Thursday, April 27, 2017

Innocence, Thy Name is Banana

By the time you’re past fifty, high school is a dim memory if you think about it at all. Still, random moments pop up, often leading to something that happened eons ago, give or take, making us wonder how some of our former classmates turned out. 

                  Illustration: Lora Zombie
For example, what ever became of Lois S., a ditzy girl who was confused about so many things? While we were studying sea life in ninth grade science, she asked if she should be feeding the sponges they had at home; you know, the ones they stored under the kitchen sink. The real sticking point for her was the fact that theirs were pink and yellow and green and blue, and perfectly square-shaped. They didn’t seem to move at all, unlike the ones we saw in science class that were all spiny, brownish blobs that ate things. In another class, when asked what species reproduces through asexual binary fission, she replied after careful thought, “Could it be us?” 
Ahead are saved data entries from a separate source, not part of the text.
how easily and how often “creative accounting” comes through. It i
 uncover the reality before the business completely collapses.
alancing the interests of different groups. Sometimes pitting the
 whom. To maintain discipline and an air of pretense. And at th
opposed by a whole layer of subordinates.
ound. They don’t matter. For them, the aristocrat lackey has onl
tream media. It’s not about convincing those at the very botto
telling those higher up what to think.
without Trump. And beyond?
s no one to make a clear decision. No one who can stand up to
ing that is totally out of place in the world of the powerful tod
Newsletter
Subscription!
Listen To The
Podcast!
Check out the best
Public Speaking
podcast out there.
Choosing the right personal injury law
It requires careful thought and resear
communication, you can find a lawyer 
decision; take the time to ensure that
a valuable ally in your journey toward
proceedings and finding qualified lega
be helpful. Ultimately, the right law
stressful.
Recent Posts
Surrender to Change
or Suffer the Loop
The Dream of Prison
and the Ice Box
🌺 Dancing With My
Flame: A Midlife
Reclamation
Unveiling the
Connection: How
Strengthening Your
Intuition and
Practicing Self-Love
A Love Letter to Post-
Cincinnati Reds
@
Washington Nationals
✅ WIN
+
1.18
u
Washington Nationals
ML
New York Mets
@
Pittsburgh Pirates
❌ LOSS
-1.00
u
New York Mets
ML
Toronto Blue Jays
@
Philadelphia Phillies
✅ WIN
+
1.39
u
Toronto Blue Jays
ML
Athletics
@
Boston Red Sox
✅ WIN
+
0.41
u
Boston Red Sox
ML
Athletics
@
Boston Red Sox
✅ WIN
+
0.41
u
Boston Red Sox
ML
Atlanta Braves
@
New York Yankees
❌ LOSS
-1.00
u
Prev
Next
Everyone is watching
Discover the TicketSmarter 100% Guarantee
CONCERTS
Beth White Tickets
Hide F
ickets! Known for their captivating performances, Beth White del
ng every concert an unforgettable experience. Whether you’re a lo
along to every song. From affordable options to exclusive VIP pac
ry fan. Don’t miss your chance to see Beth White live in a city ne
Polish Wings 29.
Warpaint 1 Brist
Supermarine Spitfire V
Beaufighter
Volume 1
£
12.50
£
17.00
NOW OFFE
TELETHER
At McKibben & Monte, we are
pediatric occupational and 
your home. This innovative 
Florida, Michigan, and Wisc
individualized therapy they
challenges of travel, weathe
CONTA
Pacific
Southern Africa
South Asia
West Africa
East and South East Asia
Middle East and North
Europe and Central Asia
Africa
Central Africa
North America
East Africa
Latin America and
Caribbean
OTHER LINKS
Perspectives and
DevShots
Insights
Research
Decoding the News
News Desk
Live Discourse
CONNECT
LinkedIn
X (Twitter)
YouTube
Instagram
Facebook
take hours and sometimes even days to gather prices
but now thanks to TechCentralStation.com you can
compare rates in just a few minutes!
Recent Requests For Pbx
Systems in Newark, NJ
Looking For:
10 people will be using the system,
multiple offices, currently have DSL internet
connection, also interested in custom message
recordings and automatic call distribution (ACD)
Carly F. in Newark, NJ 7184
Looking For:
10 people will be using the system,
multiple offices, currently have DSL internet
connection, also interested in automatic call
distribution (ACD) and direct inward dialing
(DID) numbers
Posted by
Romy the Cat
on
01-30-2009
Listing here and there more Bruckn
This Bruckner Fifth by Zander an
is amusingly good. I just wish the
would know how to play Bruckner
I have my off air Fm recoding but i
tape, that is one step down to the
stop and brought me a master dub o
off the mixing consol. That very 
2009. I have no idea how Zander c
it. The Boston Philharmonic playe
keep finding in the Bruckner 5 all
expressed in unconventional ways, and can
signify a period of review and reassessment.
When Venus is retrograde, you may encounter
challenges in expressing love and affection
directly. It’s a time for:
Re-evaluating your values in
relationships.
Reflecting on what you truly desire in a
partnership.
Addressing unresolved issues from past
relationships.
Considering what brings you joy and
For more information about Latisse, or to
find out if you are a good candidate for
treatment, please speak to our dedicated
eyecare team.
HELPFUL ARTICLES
Actually, most of my classmates were in the dark about sex back then. This being the early sixties, there were only two sexes and some of of us were still virgins. Our eighth grade “health” class was segregated since nice boys and girls discussed such things apart from one another.  Lynn R., the head of the “popular girls" who was always going steady with someone so I assumed she was up to speed in that department, asked, “If a girl and boy both take a bite from opposite ends of the same banana at the same time, do you get pregnant?” Jeez, even I knew that, and I was sort of a dork. Still, I shied away from sharing bananas with anyone but my husband, especially during my childbearing years.

My favorite high school memory involved Mr. Gizzy, a biology teacher whose random spot quizzes struck fear in all of us. One day, after a particularly tough quiz left everyone groaning, Mr. Gizzy chided, “Oh come on, that was nothing -- just one of my little quizzies.” A boy in the back yelled out, “Well, if that was one of your quizzies, I’d hate to see one of your testes!” Silence ensued as his words hung in the air, followed by riotous laughter. Mr. Gizzy’s wife, also a teacher at our school, took a lot of ribbing over that one.

And so, over the years I have wondered: When did Lois learn that the pink and blue sponges do not require feeding, and how stunned was she? Did Lynn ever have children, and if so, was any sort of fruit involved? Are the Gizzies alive today, and do they still laugh over his “little testes”? And most of all, if you said “testes” in a classroom of ninth-graders today, would they even notice?